There are too many timeless moments, scenes, and dialogue in this movie to summarize here. Possibly the best line of the movie….”You’re killing me Smalls”….can be found on T-Shirts in just about any Target or Wal-Mart you want. The exchange of insults between the Sandlot kids and a group of uppity kids with actual baseball uniforms is tremendously funny. The scene where Squints feigns drowning so that he can get mouth to mouth resuscitation from lifeguard Wendy Peffercorn is one of the most iconic scenes in any baseball movie ever. Plus, the movie taught many of us what Smores were, the dangers of chewing tobacco while riding rides at a carnival, the legend of PF Flyers, and reminded us all of just how awesome a holiday the 4th of July was when we were kids and did not have the weight of our own little worlds on our shoulders. In fact, that is one of the facets of The Sandlot that makes it so exceptional. You can watch it with your kids and it will mean one thing to them, but will likely remind you of a simpler, and more innocent, time when time was all we had and that was a good thing.

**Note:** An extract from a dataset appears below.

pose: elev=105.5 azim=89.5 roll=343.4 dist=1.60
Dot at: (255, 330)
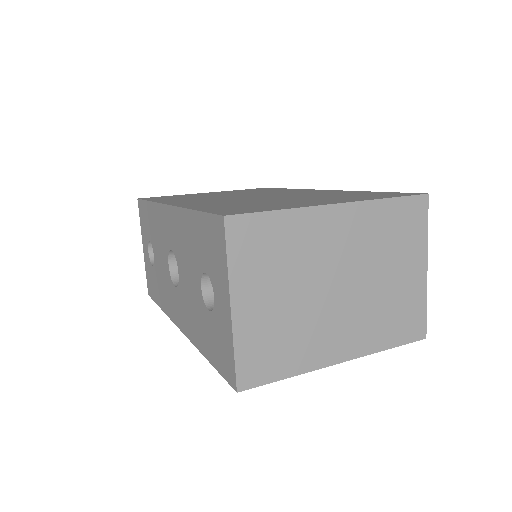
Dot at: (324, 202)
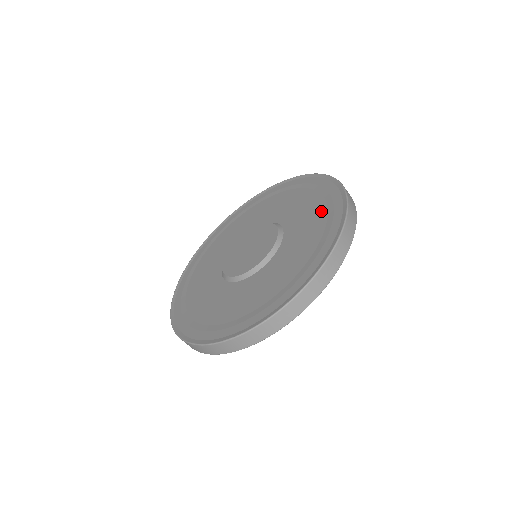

As far as the cast is concerned, the kids were all excellent but the star power was on the adult side of things with Karen Allen and Dennis Leary playing Scott’s parents and the incomparable James Earl Jones playing Mr. Mertle, who turns out to be a former baseball player who played with the Great Bambino and who saves Scott’s bacon in the end. Similar to Scott Pilgrim Vs The World from last week, The Sandlot has become somewhat of a cult classic, really hitting its stride after it was released on home video and more people got to see it. It is a charming, coming-of-age movie that showcases the purity of childhood and baseball and tells a really fun and entertaining story along the way. There have been some largely forgettable sequels that seemed to try way too hard to capture the magic of the original. That issue aside, if you are looking for an excellent baseball movie with a lighter theme, The Sandlot will leave you quite satisfied.